Figure 1. Seawater and the Thames Flood Barrier

BGS organic geochemists have been conducting laboratory experiments to assess the rate of degradation of 2,4,6-trinitrotoluene (TNT) in seawater. The experiments, designed to simulate conditions commonly encountered in the North Sea, involved shaking seawater in the presence of clay- and sand-rich sediments to assess how quickly TNT degraded. The developed methodology was used to track changes in TNT concentration at seven intervals over 120 days.

TNT in the environment

Substantial dumping of unexploded ordnance at sea has occurred worldwide, with considerable amounts deposited in UK coastal waters, including the North Sea. Conventional explosives such as TNT and associated breakdown products are known to be toxic to benthic littoral organisms and therefore represent a threat to coastal and marine ecosystems.
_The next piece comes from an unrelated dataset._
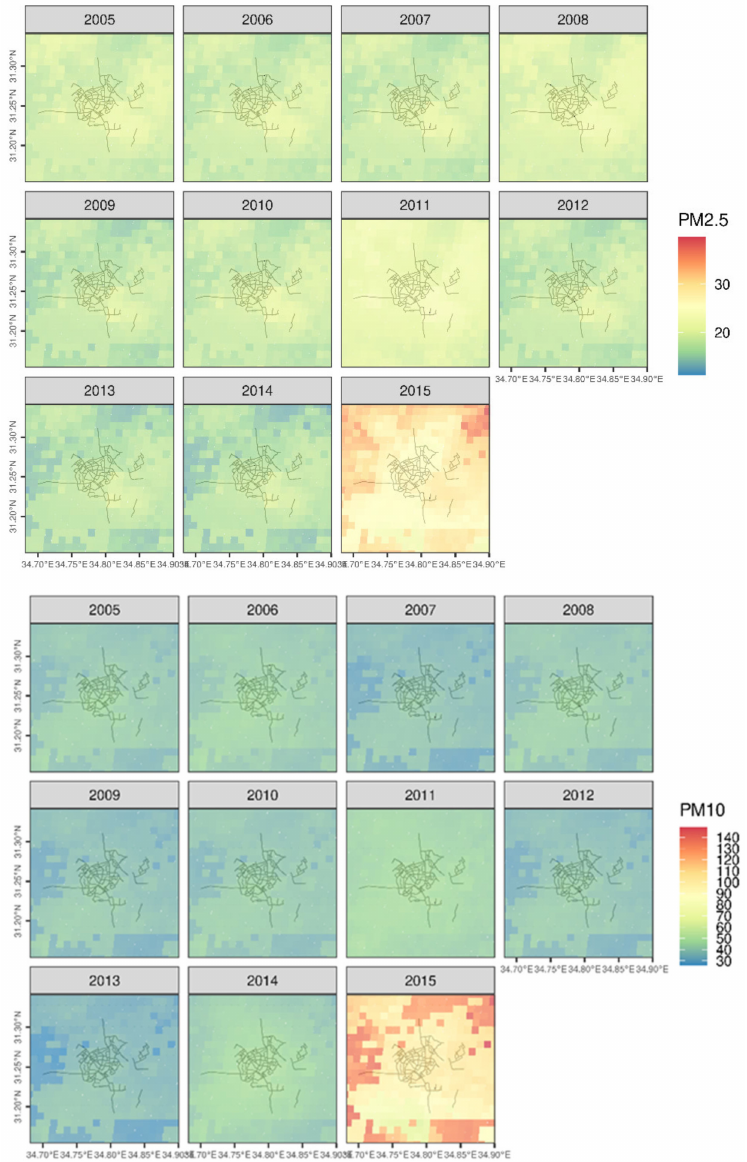
Figure 8. Average particulate matter (PM) per 1 km 2 pixel in September of 2005–2015 in the city of Beer Sheva based on satellite model predictions (Top: PM2.5, bottom:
Influence of sediments and microbes

Analysis of the seawater revealed that TNT was rapidly attenuated by clay sediments and that the presence of microbes speeded up the loss of TNT. In contrast, the loss of TNT was slower in seawater when sandy sediment was present or when there was no microbial activity.

The study showed that under winter conditions in the North Sea, TNT dissipated at a slower rate than previously reported.

Further information

Harrison, I and Vane, C H. 2010. Attenuation of TNT in seawater microcosms. Water Science Technology, 61 (10), 2531—2538.